# [Work to be completed]
Retype exactly the stretch of lines that begins at the line containing "to do is possible, book this expert session" and ends at the last line of the data, with no other lines.

# [Data for the task]

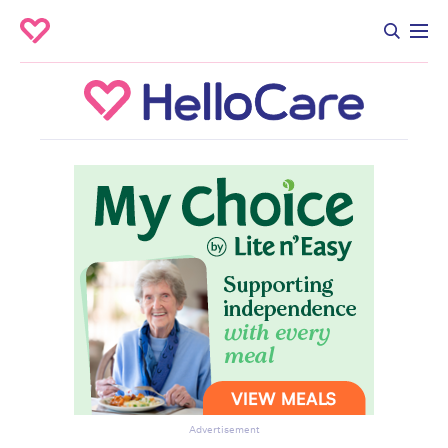
Advertisement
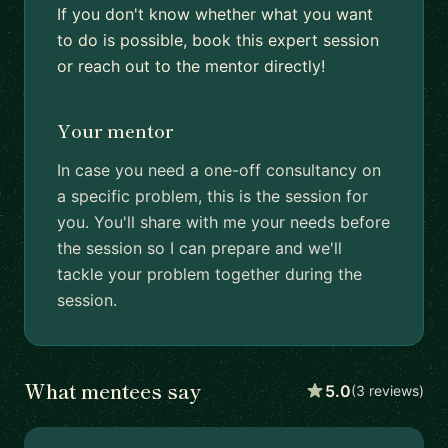
If you don't know whether what you want
to do is possible, book this expert session
or reach out to the mentor directly!
Your mentor
In case you need a one-off consultancy on
a specific problem, this is the session for
you. You'll share with me your needs before
the session so I can prepare and we'll
tackle your problem together during the
session.
What mentees say
5.0
(3 reviews)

# [Written solution]
to do is possible, book this expert session
or reach out to the mentor directly!
Your mentor
In case you need a one-off consultancy on
a specific problem, this is the session for
you. You'll share with me your needs before
the session so I can prepare and we'll
tackle your problem together during the
session.
What mentees say
5.0
(3 reviews)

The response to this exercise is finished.